Bill C-27 (formerly C-575), the First Nation Financial Transparency Act (FNFTA), is the classic deflection tactic by Harper's Conservatives to distract Canadians from the extreme poverty in many First Nations and Canada's role in maintaining those conditions. The solution to chronic underfunding of essential human services like water, food, and housing lay not in more legislation, but in addressing the problem: the underfunding. Presenting accountability legislation as the solution implies that First Nations are the cause of their own poverty -- a racist stereotype Harper's Conservatives use quite frequently to divide community members from their leaders and Canadians from First Nations.
Yes, Canadian Indians have a very different view of their country than the affluent hunters and fishermen from the United States, who make trips to the Great White North to be outdoors-men. Under Harper and the Conservative Party, it's a brutal and oppressive world to them.
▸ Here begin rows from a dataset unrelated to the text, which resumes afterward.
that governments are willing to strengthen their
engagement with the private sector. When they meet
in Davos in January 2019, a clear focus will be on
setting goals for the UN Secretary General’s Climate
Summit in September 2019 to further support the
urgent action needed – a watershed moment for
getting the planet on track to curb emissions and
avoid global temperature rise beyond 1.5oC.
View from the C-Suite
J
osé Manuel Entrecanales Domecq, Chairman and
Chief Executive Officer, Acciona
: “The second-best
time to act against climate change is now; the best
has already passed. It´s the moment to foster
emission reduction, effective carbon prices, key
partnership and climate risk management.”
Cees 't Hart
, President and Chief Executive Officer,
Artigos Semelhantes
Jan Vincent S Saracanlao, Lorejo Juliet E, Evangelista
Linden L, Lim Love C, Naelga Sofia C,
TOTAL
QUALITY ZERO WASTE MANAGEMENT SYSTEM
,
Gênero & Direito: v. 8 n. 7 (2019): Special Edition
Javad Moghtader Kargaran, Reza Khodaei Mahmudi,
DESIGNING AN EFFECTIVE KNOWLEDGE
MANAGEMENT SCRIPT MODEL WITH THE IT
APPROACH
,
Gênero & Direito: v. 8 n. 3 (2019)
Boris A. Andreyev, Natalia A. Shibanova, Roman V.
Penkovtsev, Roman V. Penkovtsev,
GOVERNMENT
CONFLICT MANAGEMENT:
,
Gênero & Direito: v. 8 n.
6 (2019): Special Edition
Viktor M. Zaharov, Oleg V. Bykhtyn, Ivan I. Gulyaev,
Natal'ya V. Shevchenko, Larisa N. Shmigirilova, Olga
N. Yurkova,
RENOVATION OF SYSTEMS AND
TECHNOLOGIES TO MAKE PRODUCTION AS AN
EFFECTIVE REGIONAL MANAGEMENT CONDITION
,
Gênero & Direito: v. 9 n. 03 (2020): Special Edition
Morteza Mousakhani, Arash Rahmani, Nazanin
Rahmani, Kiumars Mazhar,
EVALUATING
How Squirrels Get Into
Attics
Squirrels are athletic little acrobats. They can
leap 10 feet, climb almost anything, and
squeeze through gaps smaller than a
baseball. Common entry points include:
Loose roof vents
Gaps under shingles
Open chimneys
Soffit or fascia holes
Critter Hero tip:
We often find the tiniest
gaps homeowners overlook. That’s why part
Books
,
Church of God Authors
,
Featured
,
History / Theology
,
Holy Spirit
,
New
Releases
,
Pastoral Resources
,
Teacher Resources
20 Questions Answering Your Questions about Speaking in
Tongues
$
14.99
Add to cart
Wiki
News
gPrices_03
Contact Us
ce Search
As indicted by Harper and his government's refusal to do anything to stop the murders, kidnappings, torture, and savagery of First Nations women and girls, it seems as if Evan Munday is fighting a battle with a bow and arrow and his adversary has machine guns, drones, and nuclear weapons.
I wonder if Harper has even bothered to open and view one of a sketching that Evan Monday drew. I wonder if he cares anything about this matter. It seems as if he could care less.
But Munday's work will not go unnoticed. I am sure there are many Internet and print magazines that will be overjoyed to publish his art. And the families of the missing and murdered First Nations women and girls, I'm sure, appreciate his hard labor as an artist.
It's an ugly job, but someone has to do it. Evan Munday, you're the man!